== Data supplied ==

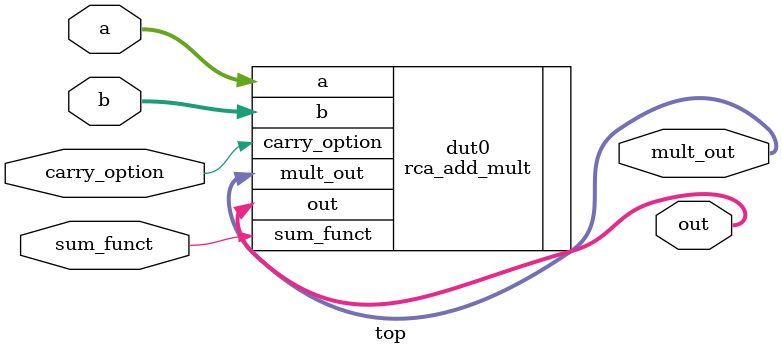
<source format=v>
module top #( parameter DATA_WIDTH = 32) (
    input sum_funct,
    input carry_option,
    input [DATA_WIDTH-1:0] a,
    input [DATA_WIDTH-1:0] b,
    output [DATA_WIDTH-1:0] out,
    output [2*DATA_WIDTH-1:0] mult_out
);

    rca_add_mult #(DATA_WIDTH) dut0(
        .sum_funct(sum_funct),
        .carry_option(carry_option),
        .a(a),
        .b(b),
        .out(out),
        .mult_out(mult_out)
    );

endmodule
</source>
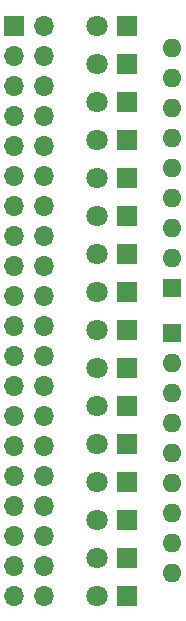
<source format=gbr>
%TF.GenerationSoftware,KiCad,Pcbnew,7.0.7*%
%TF.CreationDate,2023-09-16T00:15:51-05:00*%
%TF.ProjectId,pio-port-blinkenlights,70696f2d-706f-4727-942d-626c696e6b65,rev?*%
%TF.SameCoordinates,Original*%
%TF.FileFunction,Soldermask,Bot*%
%TF.FilePolarity,Negative*%
%FSLAX46Y46*%
G04 Gerber Fmt 4.6, Leading zero omitted, Abs format (unit mm)*
G04 Created by KiCad (PCBNEW 7.0.7) date 2023-09-16 00:15:51*
%MOMM*%
%LPD*%
G01*
G04 APERTURE LIST*
%ADD10R,1.800000X1.800000*%
%ADD11C,1.800000*%
%ADD12R,1.600000X1.600000*%
%ADD13O,1.600000X1.600000*%
%ADD14R,1.700000X1.700000*%
%ADD15O,1.700000X1.700000*%
G04 APERTURE END LIST*
D10*
%TO.C,A3*%
X106050000Y-71881999D03*
D11*
X103510000Y-71881999D03*
%TD*%
D10*
%TO.C,B6*%
X106045000Y-107272662D03*
D11*
X103505000Y-107272662D03*
%TD*%
D10*
%TO.C,A4*%
X106045000Y-75099332D03*
D11*
X103505000Y-75099332D03*
%TD*%
D10*
%TO.C,A6*%
X106045000Y-81533998D03*
D11*
X103505000Y-81533998D03*
%TD*%
D10*
%TO.C,B3*%
X106045000Y-97620663D03*
D11*
X103505000Y-97620663D03*
%TD*%
D10*
%TO.C,A5*%
X106050000Y-78316665D03*
D11*
X103510000Y-78316665D03*
%TD*%
D10*
%TO.C,A1*%
X106045000Y-65447333D03*
D11*
X103505000Y-65447333D03*
%TD*%
D10*
%TO.C,B7*%
X106045000Y-110490000D03*
D11*
X103505000Y-110490000D03*
%TD*%
D12*
%TO.C,RN2*%
X109855000Y-88265000D03*
D13*
X109855000Y-90805000D03*
X109855000Y-93345000D03*
X109855000Y-95885000D03*
X109855000Y-98425000D03*
X109855000Y-100965000D03*
X109855000Y-103505000D03*
X109855000Y-106045000D03*
X109855000Y-108585000D03*
%TD*%
D10*
%TO.C,B1*%
X106050000Y-91185997D03*
D11*
X103510000Y-91185997D03*
%TD*%
D10*
%TO.C,B4*%
X106050000Y-100837996D03*
D11*
X103510000Y-100837996D03*
%TD*%
D10*
%TO.C,A0*%
X106045000Y-62230000D03*
D11*
X103505000Y-62230000D03*
%TD*%
D12*
%TO.C,RN1*%
X109855000Y-84455000D03*
D13*
X109855000Y-81915000D03*
X109855000Y-79375000D03*
X109855000Y-76835000D03*
X109855000Y-74295000D03*
X109855000Y-71755000D03*
X109855000Y-69215000D03*
X109855000Y-66675000D03*
X109855000Y-64135000D03*
%TD*%
D10*
%TO.C,A7*%
X106045000Y-84751331D03*
D11*
X103505000Y-84751331D03*
%TD*%
D10*
%TO.C,B5*%
X106045000Y-104055329D03*
D11*
X103505000Y-104055329D03*
%TD*%
D10*
%TO.C,B0*%
X106045000Y-87968664D03*
D11*
X103505000Y-87968664D03*
%TD*%
D10*
%TO.C,B2*%
X106045000Y-94403330D03*
D11*
X103505000Y-94403330D03*
%TD*%
D10*
%TO.C,A2*%
X106045000Y-68664666D03*
D11*
X103505000Y-68664666D03*
%TD*%
D14*
%TO.C,J5*%
X96520000Y-62230000D03*
D15*
X99060000Y-62230000D03*
X96520000Y-64770000D03*
X99060000Y-64770000D03*
X96520000Y-67310000D03*
X99060000Y-67310000D03*
X96520000Y-69850000D03*
X99060000Y-69850000D03*
X96520000Y-72390000D03*
X99060000Y-72390000D03*
X96520000Y-74930000D03*
X99060000Y-74930000D03*
X96520000Y-77470000D03*
X99060000Y-77470000D03*
X96520000Y-80010000D03*
X99060000Y-80010000D03*
X96520000Y-82550000D03*
X99060000Y-82550000D03*
X96520000Y-85090000D03*
X99060000Y-85090000D03*
X96520000Y-87630000D03*
X99060000Y-87630000D03*
X96520000Y-90170000D03*
X99060000Y-90170000D03*
X96520000Y-92710000D03*
X99060000Y-92710000D03*
X96520000Y-95250000D03*
X99060000Y-95250000D03*
X96520000Y-97790000D03*
X99060000Y-97790000D03*
X96520000Y-100330000D03*
X99060000Y-100330000D03*
X96520000Y-102870000D03*
X99060000Y-102870000D03*
X96520000Y-105410000D03*
X99060000Y-105410000D03*
X96520000Y-107950000D03*
X99060000Y-107950000D03*
X96520000Y-110490000D03*
X99060000Y-110490000D03*
%TD*%
M02*

</source>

===

**Task to complete**
Print, with pictures removed, exactly the lines of the records above from the top through the line containing "X109855000Y-98425000D03*".

**Written answer**
<source format=v>
module top #( parameter DATA_WIDTH = 32) (
    input sum_funct,
    input carry_option,
    input [DATA_WIDTH-1:0] a,
    input [DATA_WIDTH-1:0] b,
    output [DATA_WIDTH-1:0] out,
    output [2*DATA_WIDTH-1:0] mult_out
);

    rca_add_mult #(DATA_WIDTH) dut0(
        .sum_funct(sum_funct),
        .carry_option(carry_option),
        .a(a),
        .b(b),
        .out(out),
        .mult_out(mult_out)
    );

endmodule
</source>
<source format=gbr>
%TF.GenerationSoftware,KiCad,Pcbnew,7.0.7*%
%TF.CreationDate,2023-09-16T00:15:51-05:00*%
%TF.ProjectId,pio-port-blinkenlights,70696f2d-706f-4727-942d-626c696e6b65,rev?*%
%TF.SameCoordinates,Original*%
%TF.FileFunction,Soldermask,Bot*%
%TF.FilePolarity,Negative*%
%FSLAX46Y46*%
G04 Gerber Fmt 4.6, Leading zero omitted, Abs format (unit mm)*
G04 Created by KiCad (PCBNEW 7.0.7) date 2023-09-16 00:15:51*
%MOMM*%
%LPD*%
G01*
G04 APERTURE LIST*
%ADD10R,1.800000X1.800000*%
%ADD11C,1.800000*%
%ADD12R,1.600000X1.600000*%
%ADD13O,1.600000X1.600000*%
%ADD14R,1.700000X1.700000*%
%ADD15O,1.700000X1.700000*%
G04 APERTURE END LIST*
D10*
%TO.C,A3*%
X106050000Y-71881999D03*
D11*
X103510000Y-71881999D03*
%TD*%
D10*
%TO.C,B6*%
X106045000Y-107272662D03*
D11*
X103505000Y-107272662D03*
%TD*%
D10*
%TO.C,A4*%
X106045000Y-75099332D03*
D11*
X103505000Y-75099332D03*
%TD*%
D10*
%TO.C,A6*%
X106045000Y-81533998D03*
D11*
X103505000Y-81533998D03*
%TD*%
D10*
%TO.C,B3*%
X106045000Y-97620663D03*
D11*
X103505000Y-97620663D03*
%TD*%
D10*
%TO.C,A5*%
X106050000Y-78316665D03*
D11*
X103510000Y-78316665D03*
%TD*%
D10*
%TO.C,A1*%
X106045000Y-65447333D03*
D11*
X103505000Y-65447333D03*
%TD*%
D10*
%TO.C,B7*%
X106045000Y-110490000D03*
D11*
X103505000Y-110490000D03*
%TD*%
D12*
%TO.C,RN2*%
X109855000Y-88265000D03*
D13*
X109855000Y-90805000D03*
X109855000Y-93345000D03*
X109855000Y-95885000D03*
X109855000Y-98425000D03*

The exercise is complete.